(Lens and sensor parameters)
========

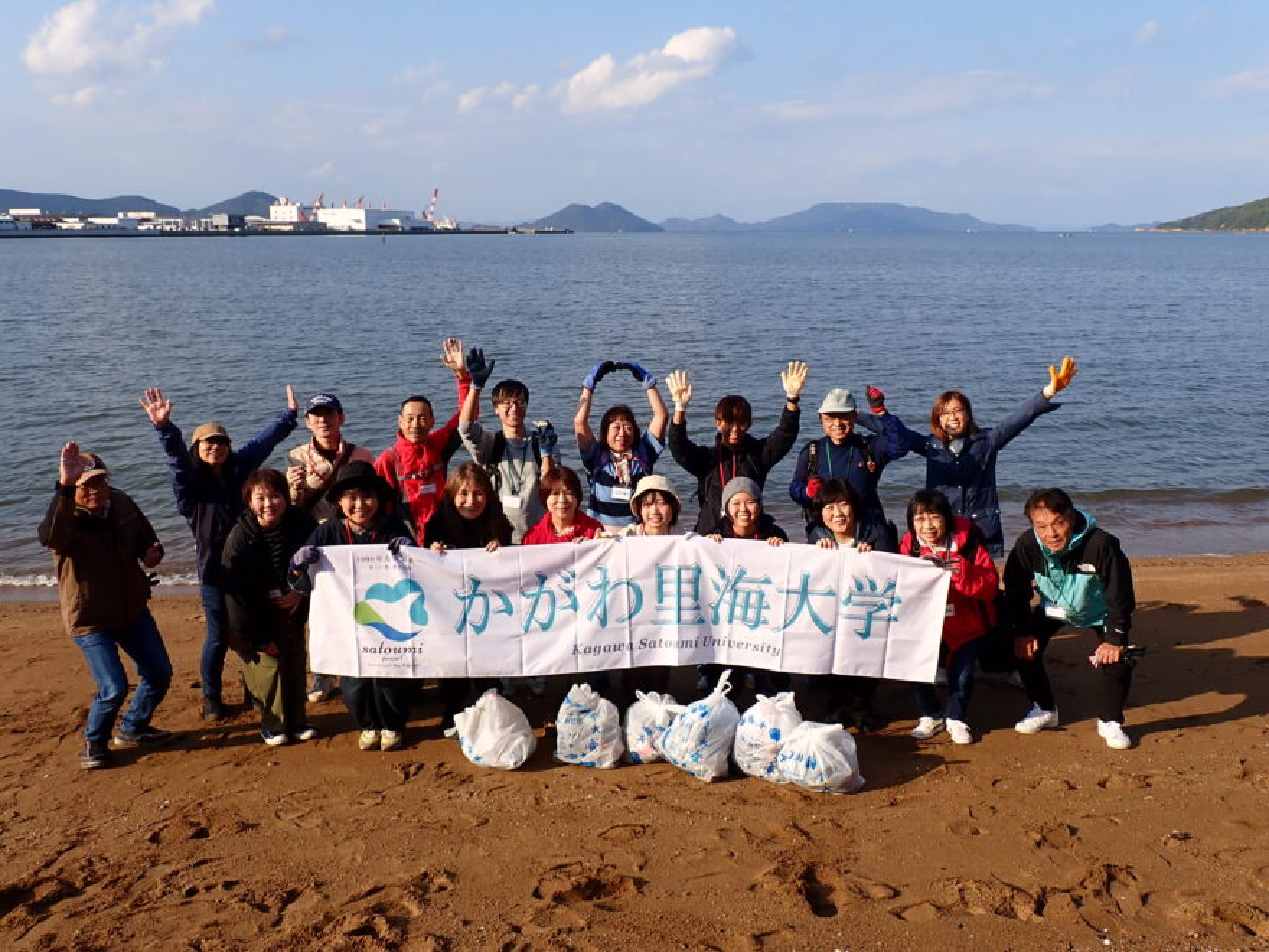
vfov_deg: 46.8
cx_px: 634
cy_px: 476
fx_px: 1100
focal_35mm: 30
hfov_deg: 60.0
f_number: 9
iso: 100
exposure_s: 1/160
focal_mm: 5.4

========

● Problem statement
Every line from the one containing "focal_35mm: 30" through the end of the entries above must be echoed exactly, with both ends kept.

● Exercise solution
focal_35mm: 30
hfov_deg: 60.0
f_number: 9
iso: 100
exposure_s: 1/160
focal_mm: 5.4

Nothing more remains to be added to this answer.